O realismo do século XIX na França ocupava-se em retratar cenas do cotidiano das classes inferiores, como protesto ou critica social. No Amapá desconhecia-se até então, artistas que retratassem tais cenas e conteúdos em suas obras no estado. Mas o trabalho executado pelo Urucum e, o qual, penso ser semelhante ao estilo do Novo Realismo (para eles é arte conceitual), devido à utilização da técnica de assemblage, utilizada largamente pelo grupo. O Urucum faz uma associação de materiais reciclados para dar textura, forma e cor em suas pinturas, trazendo a tona na sua temática, questões sociais, não mais retratando cenas do cotidiano e as desigualdades sociais e sim o próprio resultado desse descontrole social vigente na atualidade nacional e local, onde uma parcela numerosa sobrevive das sobras das classes superiores, fazendo da reciclagem a sua existência.
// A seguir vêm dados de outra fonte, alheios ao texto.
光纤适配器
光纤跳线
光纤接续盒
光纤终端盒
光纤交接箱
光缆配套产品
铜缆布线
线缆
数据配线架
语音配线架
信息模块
Estou fundamentando esta argumentação baseada nas características do grupo, que produz uma arte num sentido de valor mais ideológico que mercadológico. Tudo é representativo (o que existe ou acontece) e significante para o grupo como material de produção, temas que independem de origem social, política ou ética.
* Enciclopédia Mirador Internacional vol. 17. São Paulo: Britannica, 1987.
** Revista Marketing Cultural On line / Março de 2003.